[SUPPLIED TEXT]
Richest 1% don't Report 21% of their income
By
Jake Johnson, staff writer
for Common
Dreams
A new analysis by IRS researchers and academics published Monday morning estimates that the richest 1% of U.S. households don't report around 21% of their income, often using complex tax avoidance strategies that allow them to outmaneuver the federal government's increasingly rare audits of the wealthy.
Led
by two IRS researchers as well as Daniel Reck of the London School of Economics
and Emmanuel Saez of the University of California, Berkeley, the new
paper (pdf) finds that 6 percentage points of the richest
households' unreported income "correspond to undetected sophisticated
evasion" such as offshoring, pass-through businesses, and other
avoidance tactics.
"From
a policy perspective, our results highlight that there is substantial evasion
at the top which requires administrative resources to detect and deter,"
the authors write. "We estimate that 36% of federal income taxes unpaid
are owed by the top 1% and that collecting all unpaid federal income tax from
this group would increase federal revenues by about $175 billion
annually."

[EXCERPTED DATA]
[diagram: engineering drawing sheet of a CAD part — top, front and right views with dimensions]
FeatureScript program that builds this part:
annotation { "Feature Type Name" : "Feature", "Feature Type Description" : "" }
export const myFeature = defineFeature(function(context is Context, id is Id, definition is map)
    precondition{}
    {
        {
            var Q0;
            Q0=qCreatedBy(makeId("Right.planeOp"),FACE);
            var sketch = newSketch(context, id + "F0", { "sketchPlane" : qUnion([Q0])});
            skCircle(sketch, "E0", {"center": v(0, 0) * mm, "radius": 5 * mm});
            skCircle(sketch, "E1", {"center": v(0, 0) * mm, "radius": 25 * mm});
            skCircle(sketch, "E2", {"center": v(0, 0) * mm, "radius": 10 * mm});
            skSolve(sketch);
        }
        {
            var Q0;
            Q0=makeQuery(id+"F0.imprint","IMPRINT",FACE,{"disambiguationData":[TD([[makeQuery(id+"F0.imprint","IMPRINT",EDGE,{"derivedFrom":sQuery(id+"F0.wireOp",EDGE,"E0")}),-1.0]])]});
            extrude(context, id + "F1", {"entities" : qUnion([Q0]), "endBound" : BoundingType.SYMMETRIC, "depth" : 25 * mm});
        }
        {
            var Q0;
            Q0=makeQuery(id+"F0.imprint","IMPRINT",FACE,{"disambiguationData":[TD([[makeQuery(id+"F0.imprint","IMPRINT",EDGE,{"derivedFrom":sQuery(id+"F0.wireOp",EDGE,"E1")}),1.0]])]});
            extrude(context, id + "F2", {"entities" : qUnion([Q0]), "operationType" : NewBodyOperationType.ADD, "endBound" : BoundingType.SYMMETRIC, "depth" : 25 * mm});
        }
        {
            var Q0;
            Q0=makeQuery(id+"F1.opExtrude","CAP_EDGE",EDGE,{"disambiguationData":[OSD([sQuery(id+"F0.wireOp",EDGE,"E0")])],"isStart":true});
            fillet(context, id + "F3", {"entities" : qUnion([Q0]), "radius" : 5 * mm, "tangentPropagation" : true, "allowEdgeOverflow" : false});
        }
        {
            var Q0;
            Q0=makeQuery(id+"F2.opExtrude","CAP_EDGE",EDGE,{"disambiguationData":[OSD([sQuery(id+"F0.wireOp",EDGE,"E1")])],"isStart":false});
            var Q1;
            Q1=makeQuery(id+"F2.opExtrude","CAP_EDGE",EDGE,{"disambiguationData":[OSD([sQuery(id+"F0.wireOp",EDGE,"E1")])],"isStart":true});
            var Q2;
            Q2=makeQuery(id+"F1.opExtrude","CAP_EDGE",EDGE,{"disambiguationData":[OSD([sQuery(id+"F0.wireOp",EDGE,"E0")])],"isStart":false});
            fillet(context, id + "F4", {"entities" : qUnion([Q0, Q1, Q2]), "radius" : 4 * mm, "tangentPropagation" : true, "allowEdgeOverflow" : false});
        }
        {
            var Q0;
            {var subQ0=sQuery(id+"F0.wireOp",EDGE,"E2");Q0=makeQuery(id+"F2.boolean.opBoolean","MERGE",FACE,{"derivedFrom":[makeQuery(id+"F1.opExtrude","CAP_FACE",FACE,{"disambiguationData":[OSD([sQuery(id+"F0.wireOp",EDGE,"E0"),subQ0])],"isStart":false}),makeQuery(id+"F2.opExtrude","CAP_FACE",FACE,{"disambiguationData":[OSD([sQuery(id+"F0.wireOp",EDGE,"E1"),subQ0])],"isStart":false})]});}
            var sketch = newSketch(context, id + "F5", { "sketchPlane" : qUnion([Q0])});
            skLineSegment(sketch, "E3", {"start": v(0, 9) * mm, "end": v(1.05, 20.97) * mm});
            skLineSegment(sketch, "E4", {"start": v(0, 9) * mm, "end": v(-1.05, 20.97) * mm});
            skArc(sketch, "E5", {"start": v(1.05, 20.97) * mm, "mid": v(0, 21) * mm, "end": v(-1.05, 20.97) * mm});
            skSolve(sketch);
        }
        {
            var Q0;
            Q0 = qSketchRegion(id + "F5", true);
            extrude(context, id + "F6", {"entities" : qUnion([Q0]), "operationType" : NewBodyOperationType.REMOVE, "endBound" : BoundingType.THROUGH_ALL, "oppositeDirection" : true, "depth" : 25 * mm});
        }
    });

[SHORT PROBLEM 1] Using the article on unreported income, decide whether each statement holds: (a) the analysis was published on a Monday morning; (b) Daniel Reck is affiliated with the University of California, Berkeley; (c) the authors estimate that the top 1% owe 36% of unpaid federal income taxes. Answer yes or no for each, quoting the deciding words.
[SHORT PROBLEM 2] Name every person mentioned by name in the article on unreported income.
[SHORT PROBLEM 3] Reproduce the part of the article on unreported income starting at "Richest 1% don't" and ending at "avoidance tactics.".
The listing plays no part in this work.

[TASK RESPONSE 1]
(a) Yes: "published Monday morning"
(b) No: "Daniel Reck of the London School of Economics"
(c) Yes: "We estimate that 36% of federal income taxes unpaid are owed by the top 1%"

[TASK RESPONSE 2] Jake Johnson, Daniel Reck, Emmanuel Saez

[TASK RESPONSE 3]
Richest 1% don't Report 21% of their income
By
Jake Johnson, staff writer
for Common
Dreams
A new analysis by IRS researchers and academics published Monday morning estimates that the richest 1% of U.S. households don't report around 21% of their income, often using complex tax avoidance strategies that allow them to outmaneuver the federal government's increasingly rare audits of the wealthy.
Led
by two IRS researchers as well as Daniel Reck of the London School of Economics
and Emmanuel Saez of the University of California, Berkeley, the new
paper (pdf) finds that 6 percentage points of the richest
households' unreported income "correspond to undetected sophisticated
evasion" such as offshoring, pass-through businesses, and other
avoidance tactics.